Cassava, Manihot esculenta is an important food crop grown and eaten in many areas of the tropics. In tropical Africa, it is used in the preparations of many foods. The young leaves of cassava are nutritious vegetables. It also has the potential to supply cheap raw materials for industrial uses and livestock production.
In Ghana, it is grown in all the agro-ecological zones but yields better in deep-loamy with good fertility and drainage. Even under harsh environmental conditions (low rainfall and low fertility) cassava will provide some food when other crops fail.
The two(2) acre cassava demonstration is part of Agrihome’s Ten-year development plan to demonstrate the cultivation of cassava under the no-till technology.
ACTIVITIES CARRIED OUT
We adopted No-till technology under Conservation Agriculture. We cleared the land and left the vegetation residue on the field. This has several benefits to the soil and plants.

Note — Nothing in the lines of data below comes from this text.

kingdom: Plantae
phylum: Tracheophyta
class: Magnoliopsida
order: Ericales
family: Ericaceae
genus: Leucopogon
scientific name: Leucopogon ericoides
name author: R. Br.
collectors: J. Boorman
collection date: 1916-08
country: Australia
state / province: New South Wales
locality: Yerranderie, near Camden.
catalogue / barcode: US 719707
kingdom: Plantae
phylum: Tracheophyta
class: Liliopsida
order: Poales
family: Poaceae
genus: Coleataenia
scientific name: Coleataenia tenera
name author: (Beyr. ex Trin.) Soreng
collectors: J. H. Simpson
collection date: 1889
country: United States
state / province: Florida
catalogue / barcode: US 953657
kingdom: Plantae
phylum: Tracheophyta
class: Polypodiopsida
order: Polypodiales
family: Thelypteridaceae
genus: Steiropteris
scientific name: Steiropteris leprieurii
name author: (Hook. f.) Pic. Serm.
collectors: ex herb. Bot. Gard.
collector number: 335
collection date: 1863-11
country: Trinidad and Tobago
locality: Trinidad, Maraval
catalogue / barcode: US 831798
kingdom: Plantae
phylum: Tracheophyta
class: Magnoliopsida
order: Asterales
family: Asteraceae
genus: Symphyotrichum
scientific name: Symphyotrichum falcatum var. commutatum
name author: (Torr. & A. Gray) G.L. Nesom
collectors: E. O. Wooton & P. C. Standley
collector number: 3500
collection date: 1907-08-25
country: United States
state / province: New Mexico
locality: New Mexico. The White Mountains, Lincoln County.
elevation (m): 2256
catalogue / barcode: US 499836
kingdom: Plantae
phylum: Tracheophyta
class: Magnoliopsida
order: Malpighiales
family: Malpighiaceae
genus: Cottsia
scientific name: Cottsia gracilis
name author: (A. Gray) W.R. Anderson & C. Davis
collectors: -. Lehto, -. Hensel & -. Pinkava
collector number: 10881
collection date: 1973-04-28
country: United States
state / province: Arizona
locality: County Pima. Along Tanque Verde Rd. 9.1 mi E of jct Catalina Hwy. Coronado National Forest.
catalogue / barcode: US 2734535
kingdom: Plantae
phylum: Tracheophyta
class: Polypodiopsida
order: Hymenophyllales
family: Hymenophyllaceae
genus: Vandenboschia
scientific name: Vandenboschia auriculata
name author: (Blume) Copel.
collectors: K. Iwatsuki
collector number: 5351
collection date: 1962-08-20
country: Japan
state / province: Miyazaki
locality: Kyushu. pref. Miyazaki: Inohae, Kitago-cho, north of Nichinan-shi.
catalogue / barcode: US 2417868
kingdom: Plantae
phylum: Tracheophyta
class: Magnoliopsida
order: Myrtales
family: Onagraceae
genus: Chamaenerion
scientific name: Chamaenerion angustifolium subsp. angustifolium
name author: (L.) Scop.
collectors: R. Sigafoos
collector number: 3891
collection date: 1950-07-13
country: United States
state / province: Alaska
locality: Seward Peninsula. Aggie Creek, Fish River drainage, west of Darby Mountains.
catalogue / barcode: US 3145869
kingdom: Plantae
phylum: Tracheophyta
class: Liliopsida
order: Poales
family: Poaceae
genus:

Field after clearing, applying the no-till technology
The quality of planting materials is very vital to good cassava farm establishment, so we selected disease free and healthy planting materials and planted by September 25th, 2015. The cuttings were 20-25cm long. Planting was done by September 25th, 2015 at a planting distance of 1m×1m. The variety planted was Bankyehemaa.
We carried out first weeding on the 24th and 25th November 2015. Due to the low incidence of rainfall, we left the grass (as shown in the picture above) until a couple of weeks after sprouting to help conserve moisture. We then slashed the grass to reduce competition with the cassava and also serve as mulch.
Field at first weed control after planting.
Field was ready for 2nd weed control in the 6th month after planting. The cassava looked very healthy. During this stage, the cassava had quite some amount of rains and was very important to reduce competition with weeds as much as possible.
Field at 32 weeks after sprouting. The field withstood the dry spell between the October 2015 and March 2016. Notably, the application of no-till, under conservation agriculture on the cassava demonstration field helped in moisture conservation making the the cassava thrive throughout the dry period.
The field was harvested on 26 September, 2015 (1 year after planting). Yield was approximately 27.0 t/ha (10.8t/acre).
KEY OBSERVATIONS DURING THE YEAR OF CULTIVATION
- No observed disease presence above soil level.
- Harvested roots showed not sign of disease.
- Presence of mulch cover from cleared vegetation.